Steve Paxton – Leone d’oro alla carriera alla Biennale Danza 2014
Quando nei primi anni ’80, per l’esattezza nel 1982, Steve Paxton arrivò per la prima volta in Italia al Teatro Circo Spaziozero di Roma per la rassegna ” New York – Nuova Danza – New Dance ” la post modern dance arrivò in Italia con lui. E con Simone Forti, Lisa Nelson, Meg Eginton, Pooh Kaye, Dana Reitz e tanti altri. Li vedemmo protagonisti di performance, installazioni, laboratori, incontri che coinvolsero anche altre città italiane come Napoli e che iniziarono ad ampliare il concetto di corpo e di danza avuto fino a quel momento. Chi ha vissuto quel periodo della danza in Italia , non solo non può aver dimenticato, ma porta dentro di sé i “segni” di quella ricerca evoluta, vivace e profonda al tempo stesso. Vera. Sembrava anche a noi di essere alla Judson Church protagonisti della Grand Union.
Il corpo fluido di un pensiero fluido
Il modo nuovo di concepire il corpo ed il movimento che Paxton ci proponeva, era un mondo sconosciuto ai più in cui facevamo i primi passi guidati da un grande Maestro, che si poneva piuttosto come un compagno di viaggio, dinoccolato, con gli occhi sorridenti, calmo e pacato, con una fluidità ed energia ancora sconosciute . Ci parlava per ore alla ricerca delle ossa che muovono il corpo, del respiro che anima i muscoli, dell’energia positiva che fa comunicare i corpi.
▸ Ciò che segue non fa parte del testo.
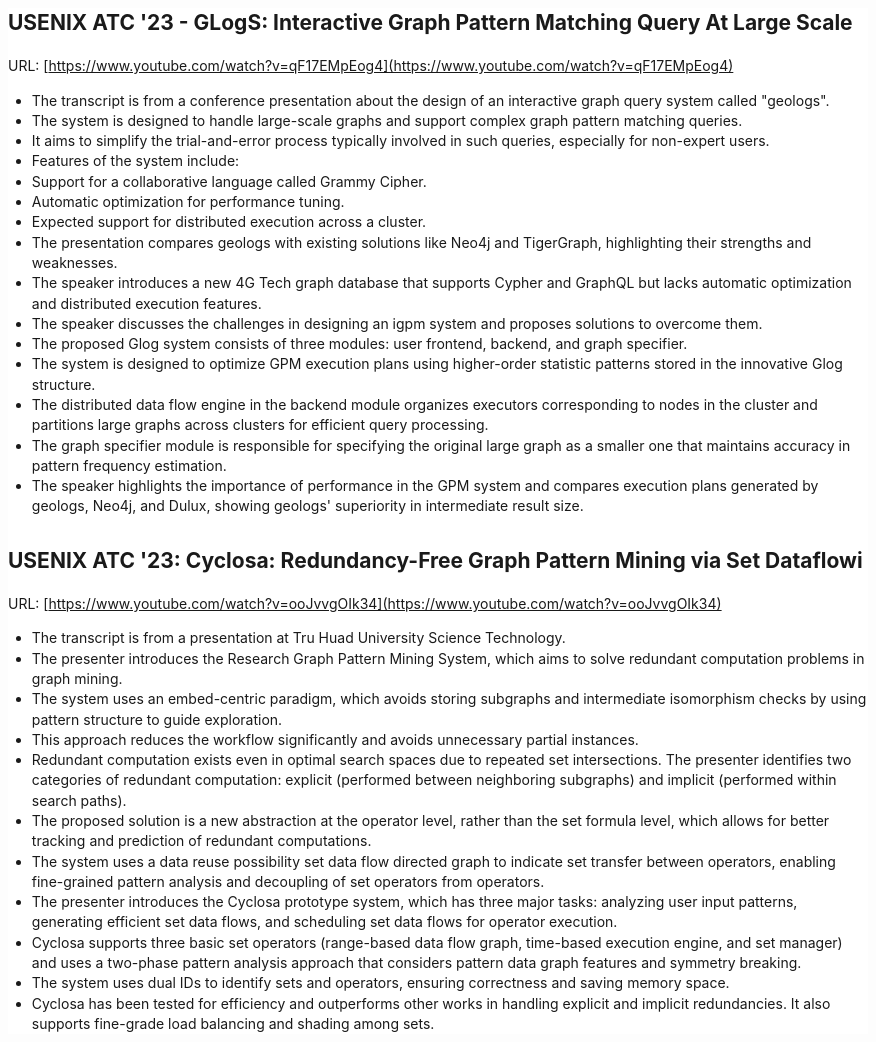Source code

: 
## USENIX ATC '23 - GLogS: Interactive Graph Pattern Matching Query At Large Scale

URL: [https://www.youtube.com/watch?v=qF17EMpEog4](https://www.youtube.com/watch?v=qF17EMpEog4)


- The transcript is from a conference presentation about the design of an interactive graph query system called "geologs".
- The system is designed to handle large-scale graphs and support complex graph pattern matching queries.
- It aims to simplify the trial-and-error process typically involved in such queries, especially for non-expert users.
- Features of the system include:
- Support for a collaborative language called Grammy Cipher.
- Automatic optimization for performance tuning.
- Expected support for distributed execution across a cluster.
- The presentation compares geologs with existing solutions like Neo4j and TigerGraph, highlighting their strengths and weaknesses.
- The speaker introduces a new 4G Tech graph database that supports Cypher and GraphQL but lacks automatic optimization and distributed execution features.
- The speaker discusses the challenges in designing an igpm system and proposes solutions to overcome them.
- The proposed Glog system consists of three modules: user frontend, backend, and graph specifier.
- The system is designed to optimize GPM execution plans using higher-order statistic patterns stored in the innovative Glog structure.
- The distributed data flow engine in the backend module organizes executors corresponding to nodes in the cluster and partitions large graphs across clusters for efficient query processing.
- The graph specifier module is responsible for specifying the original large graph as a smaller one that maintains accuracy in pattern frequency estimation.
- The speaker highlights the importance of performance in the GPM system and compares execution plans generated by geologs, Neo4j, and Dulux, showing geologs' superiority in intermediate result size.


## USENIX ATC '23: Cyclosa: Redundancy-Free Graph Pattern Mining via Set Dataflowi

URL: [https://www.youtube.com/watch?v=ooJvvgOIk34](https://www.youtube.com/watch?v=ooJvvgOIk34)


- The transcript is from a presentation at Tru Huad University Science Technology.
- The presenter introduces the Research Graph Pattern Mining System, which aims to solve redundant computation problems in graph mining.
- The system uses an embed-centric paradigm, which avoids storing subgraphs and intermediate isomorphism checks by using pattern structure to guide exploration.
- This approach reduces the workflow significantly and avoids unnecessary partial instances.
- Redundant computation exists even in optimal search spaces due to repeated set intersections. The presenter identifies two categories of redundant computation: explicit (performed between neighboring subgraphs) and implicit (performed within search paths).
- The proposed solution is a new abstraction at the operator level, rather than the set formula level, which allows for better tracking and prediction of redundant computations.
- The system uses a data reuse possibility set data flow directed graph to indicate set transfer between operators, enabling fine-grained pattern analysis and decoupling of set operators from operators.
- The presenter introduces the Cyclosa prototype system, which has three major tasks: analyzing user input patterns, generating efficient set data flows, and scheduling set data flows for operator execution.
- Cyclosa supports three basic set operators (range-based data flow graph, time-based execution engine, and set manager) and uses a two-phase pattern analysis approach that considers pattern data graph features and symmetry breaking.
- The system uses dual IDs to identify sets and operators, ensuring correctness and saving memory space.
- Cyclosa has been tested for efficiency and outperforms other works in handling explicit and implicit redundancies. It also supports fine-grade load balancing and shading among sets.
La sua ricerca , iniziata circa dieci anni prima, lo porta alla formulazione del ” contact improvisation ” un sistema di movimento, non una tecnica, uno stile o un codice, che attraverso lo scambio di peso tra due corpi è capace di motion ed emotion al tempo stesso. E poi l‘ improvvisazione come la possibilità e la capacità di vivere la danza in ogni momento. Irripetibile ed unica. Ora.
Come dimenticarlo in scena, ironico, con un pantalone e maglietta trasandati, calzini ed espadrillas ,un cappello a scodella in testa, occhiali da sole tondi e neri, barba ed una tracolla rettangolare con su scritto “Bonita Bananas” sulle note di “Funiculì funicolà”. La danza diventa quotidiana, democratica, ed è in ogni luogo. Tutti possono danzare, ed ogni movimento può essere danza. Siamo liberi. Di pensare, di creare, di rompere gli schemi, di destrutturare e strutturare di nuovo. Di sentirci attivi nel processo creativo che conduce l’arte alla sua definizione. Siamo coreografi, fotografi, videomekers, performer, attori, artisti visivi nello stesso tempo, e niente sembra impossibile. La post modern dance diventa la Nuova Danza italiana, o “all’italiana” come dice Silvana Natoli, in cui sovrapposizione e dispersione producono una dinamica instabile, su cui valeva la pena scommettere.
Motivazioni.
Non sorprende che il Leone d’ oro alla carriera a Steve Paxton arrivi sotto la direzione di Virgilio Sieni. Anzi. E’ il tributo a chi “ha contribuito in modo decisivo a mutare la scena della danza contemporanea”. Anche in Italia, così come ha fatto, con una influenza diretta Carlyn Carlson – Leone d’oro alla carriera nel 2006.